主窪み部121は、内壁面121Mを有しており、その内壁面121Mの状態は、特に限定されない。すなわち、内壁面121Mは、平坦部だけを有していてもよいし、湾曲部だけを有していてもよいし、平坦部および湾曲部の双方を有していてもよい。中でも、内壁面121Mは、部分的または全体的に湾曲していることが好ましく、全体的に湾曲していることがより好ましい。後述するように、検知マーク120を検出するために用いられる光(検出用の光)が内壁面121Mにおいて散乱されやすくなるため、その検知マーク120が検出されやすくなるからである。図4では、例えば、内壁面121Mが全体的に湾曲している場合を示している。
主窪み部121の断面形状は、特に限定されないため、矩形でもよし、略半円でもよいし、略円でもよいし、それらのうちの2種類以上が互いに組み合わされた形状でもよいし、それ以外の形状でもよい。中でも、主窪み部121の断面形状は、略半円および略円のうちのいずれかであることが好ましい。検出用の光が内壁面121Mにおいて散乱されやすくなるため、その検知マーク120が検出されやすくなるからである。図4では、例えば、主窪み部121の断面形状が略半円である場合を示している。

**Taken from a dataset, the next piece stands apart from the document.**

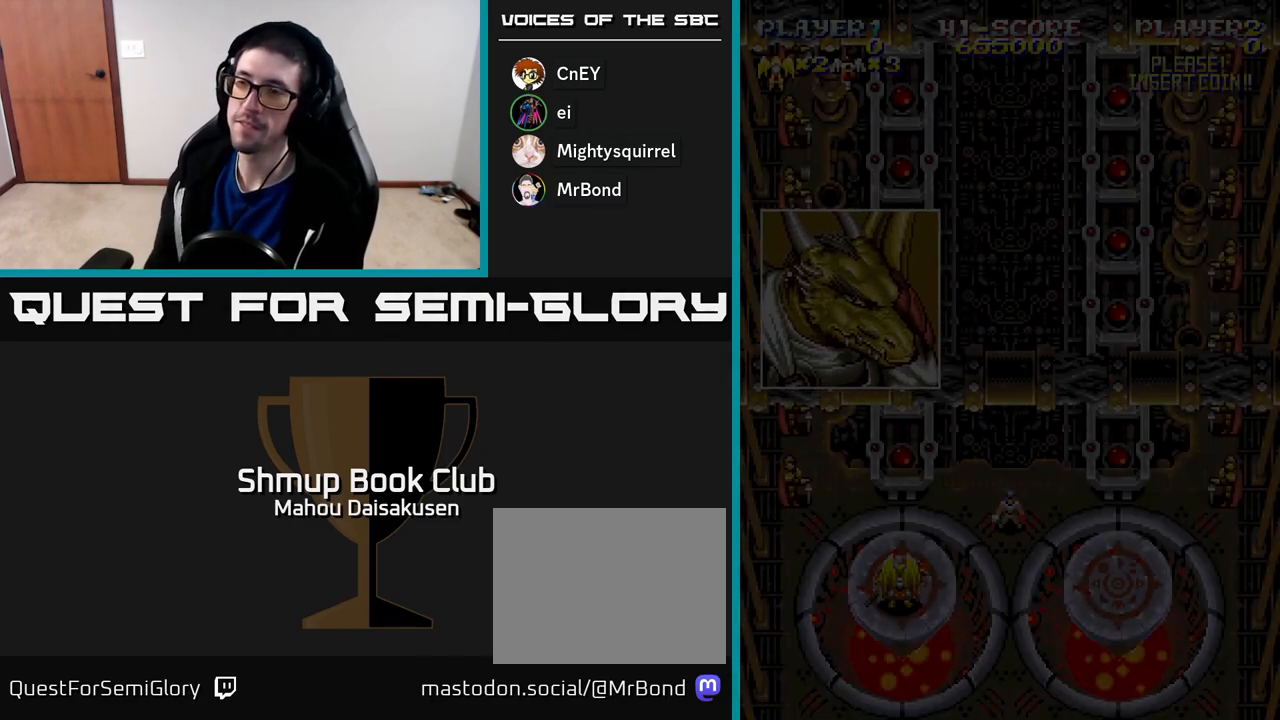
{"buttons": [], "right_stick": "center", "events": []}
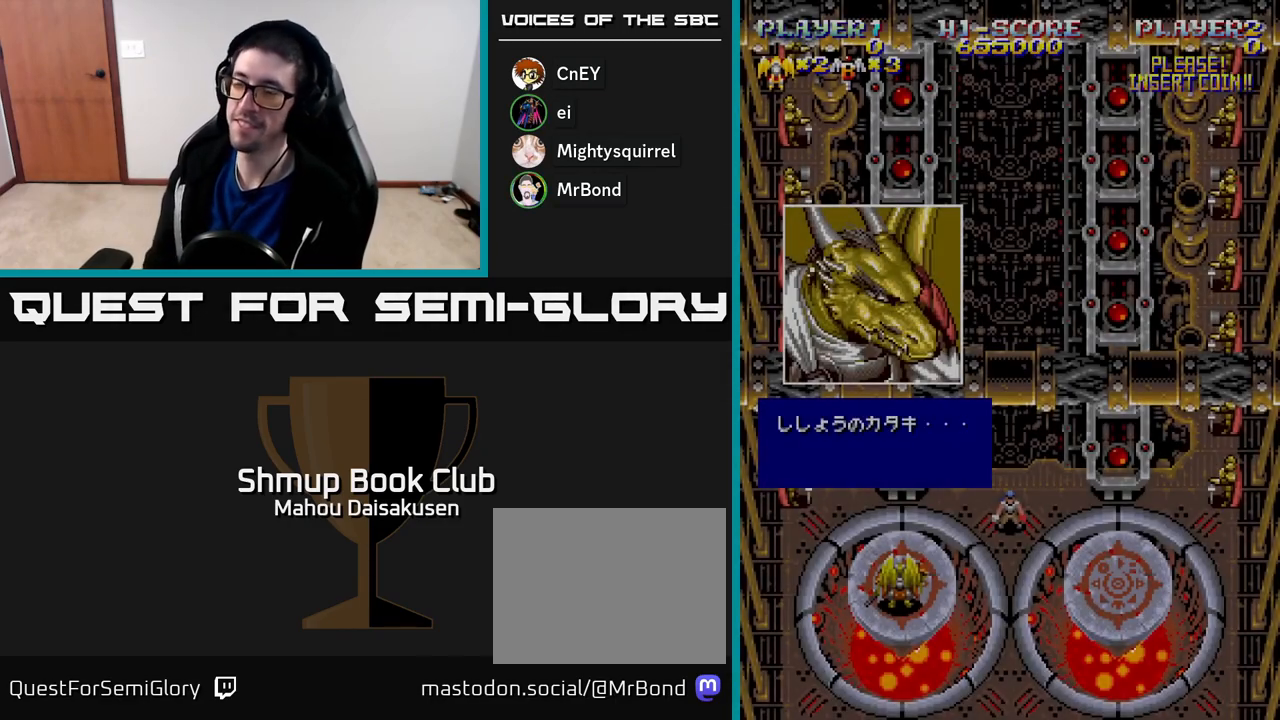
{"buttons": ["A"], "right_stick": "center", "events": [[367, "A", "down"]]}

主窪み部121の寸法は、特に限定されない。すなわち、主窪み部121の大きさおよび深さなどは、任意に設定可能である。「主窪み部121の大きさ」とは、例えば、上記した長辺の長さおよび短辺の長さなどである。
[補助窪み部]
補助窪み部122は、主窪み部121の内壁面121Mに設けられている小口径の窪みである。この「小口径」とは、補助窪み部122の口径(開口面積)が主助窪み部121の口径よりも相対的に小さいことを意味している。
検知マーク120が主窪み部121と共に補助窪み部122を有しているのは、その検知マーク120が主窪み部121だけを有している場合と比較して、検出用の光が検知マーク120においてより散乱されやすくなるため、その検知マーク120がより検出されやすくなるからである。この検知マーク120がより検知されやすくなる理由の詳細に関しては、後述する。
補助窪み部122の数は、特に限定されないため、1個だけでもよいし、2個以上でもよい。中でも、補助窪み部122の数は、2個以上であることが好ましい。検出用の光が検知マーク120においてより散乱されやすくなるため、その検知マーク120がより検出されやすくなるからである。図4では、例えば、補助窪み部122の数が2個以上である場合を示している。
確認までに説明しておくと、図4から明らかなように、ここでは、主窪み部121の内壁面121Mに2個以上の補助窪み部122が設けられているため、当然ながら、各補助窪み部122の口径は、主窪み部121の口径よりも小さくなる。
補助窪み部122は、内壁面122Mを有しており、その補助窪み部122の内壁面122Mの状態は、特に限定されない。すなわち、内壁面122Mは、平坦部だけを有していてもよいし、湾曲部だけを有していてもよいし、平坦部および湾曲部の双方を有していてもよい。中でも、内壁面122Mは、部分的または全体的に湾曲していることが好ましく、全体的に湾曲していることがより好ましい。後述するように、検出用の光が内壁面122Mにおいて散乱されやすくなるため、その検知マーク120が検出されやすくなるからである。図4では、例えば、内壁面122Mが全体的に湾曲している場合を示している。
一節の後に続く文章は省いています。